Performance Counters

FLOP (floating-point operation) and bandwidth counters for LAPACK routines.

Overview

LAPACK++ provides theoretical operation counts based on LAWN 41 formulas to:

  • Measure computational complexity

  • Estimate performance

  • Calculate theoretical peak FLOP rates

  • Analyze memory bandwidth requirements

All counts are templated on scalar type (float, double, complex<float>, complex<double>) to account for real vs. complex arithmetic overhead.

FLOP Counting

template<typename T>
class Gflop : public blas::Gflop<T>

Public Static Functions

static inline double gesv(double n, double nrhs)
static inline double getrf(double m, double n)
static inline double getri(double n)
static inline double getrs(double n, double nrhs)
static inline double posv(double n, double nrhs)
static inline double potrf(double n)
static inline double potri(double n)
static inline double potrs(double n, double nrhs)
static inline double pbsv(double n, double nrhs, double k)
static inline double pbtrf(double n, double k)
static inline double pbtrs(double n, double nrhs, double k)
static inline double sysv(double n, double nrhs)
static inline double sytrf(double n)
static inline double sytri(double n)

#####

Stated problem A: Copy the text on performance counters word for word, giving everything from "Public Static Functions" down to "n, double k)".

Excerpt from a data file:
#####

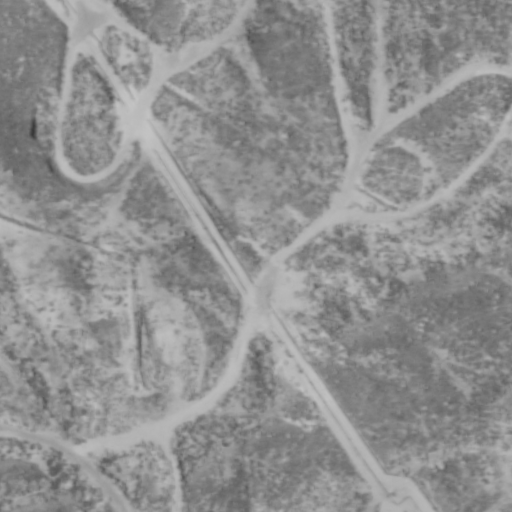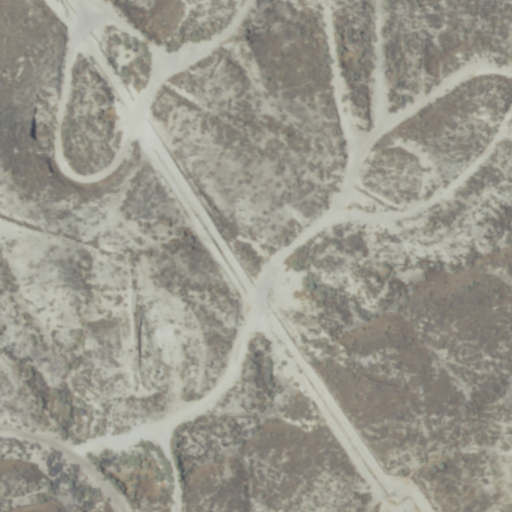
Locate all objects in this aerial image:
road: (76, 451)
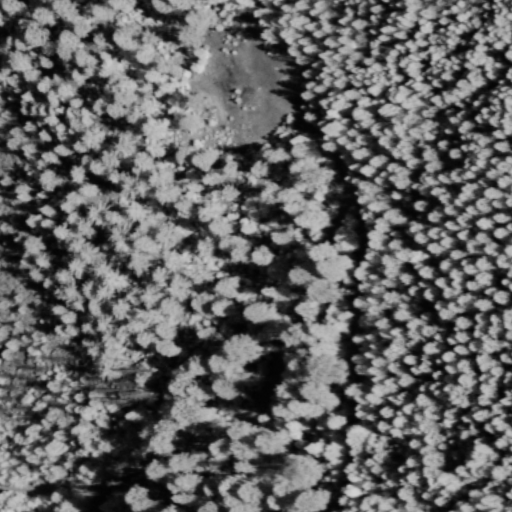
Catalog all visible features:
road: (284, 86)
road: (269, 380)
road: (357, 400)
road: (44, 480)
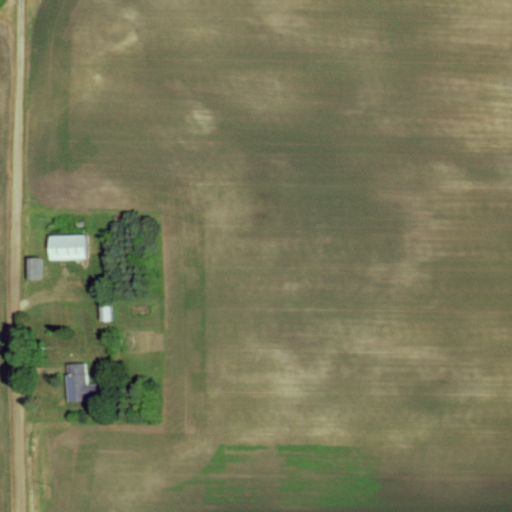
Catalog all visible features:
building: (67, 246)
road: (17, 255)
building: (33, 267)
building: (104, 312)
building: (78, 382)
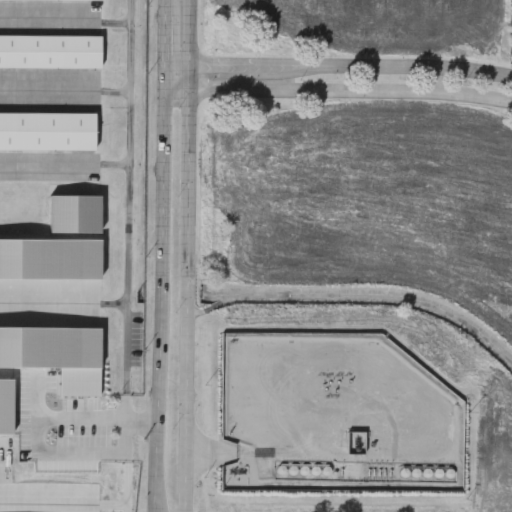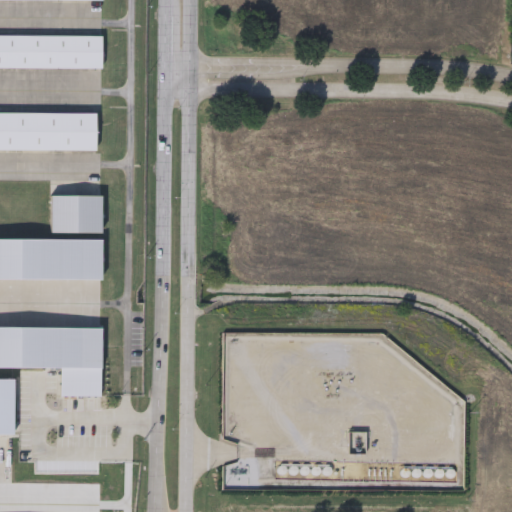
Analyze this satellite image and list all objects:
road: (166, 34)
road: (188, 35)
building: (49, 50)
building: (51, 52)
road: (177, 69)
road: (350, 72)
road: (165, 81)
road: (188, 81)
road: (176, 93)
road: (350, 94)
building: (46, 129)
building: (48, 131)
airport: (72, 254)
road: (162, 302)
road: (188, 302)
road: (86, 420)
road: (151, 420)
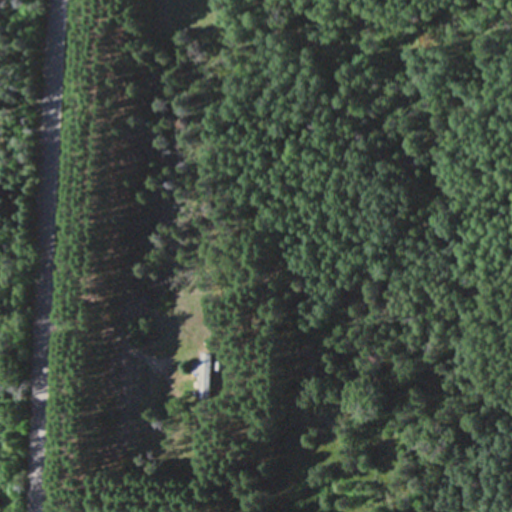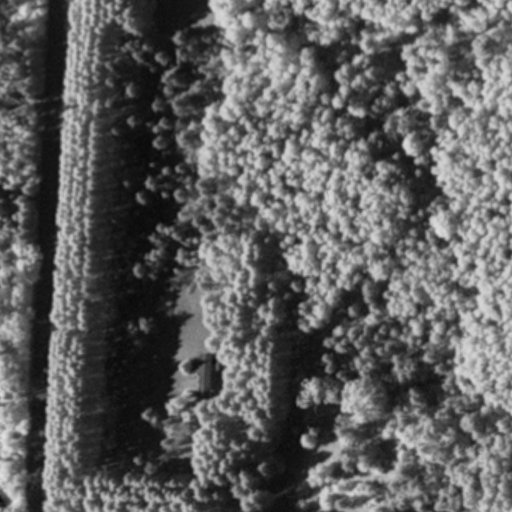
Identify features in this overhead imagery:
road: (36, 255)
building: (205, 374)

#####

Stated problem B: Write out the listing verbatim, everything from the line containing "Analyze this satellite" down to the end of the listing, and omit the pictures.

Written solution A:
Public Static Functions

static inline double gesv(double n, double nrhs)
static inline double getrf(double m, double n)
static inline double getri(double n)
static inline double getrs(double n, double nrhs)
static inline double posv(double n, double nrhs)
static inline double potrf(double n)
static inline double potri(double n)
static inline double potrs(double n, double nrhs)
static inline double pbsv(double n, double nrhs, double k)
static inline double pbtrf(double n, double k)

Written solution B:
Analyze this satellite image and list all objects:
road: (166, 34)
road: (188, 35)
building: (49, 50)
building: (51, 52)
road: (177, 69)
road: (350, 72)
road: (165, 81)
road: (188, 81)
road: (176, 93)
road: (350, 94)
building: (46, 129)
building: (48, 131)
airport: (72, 254)
road: (162, 302)
road: (188, 302)
road: (86, 420)
road: (151, 420)
Identify features in this overhead imagery:
road: (36, 255)
building: (205, 374)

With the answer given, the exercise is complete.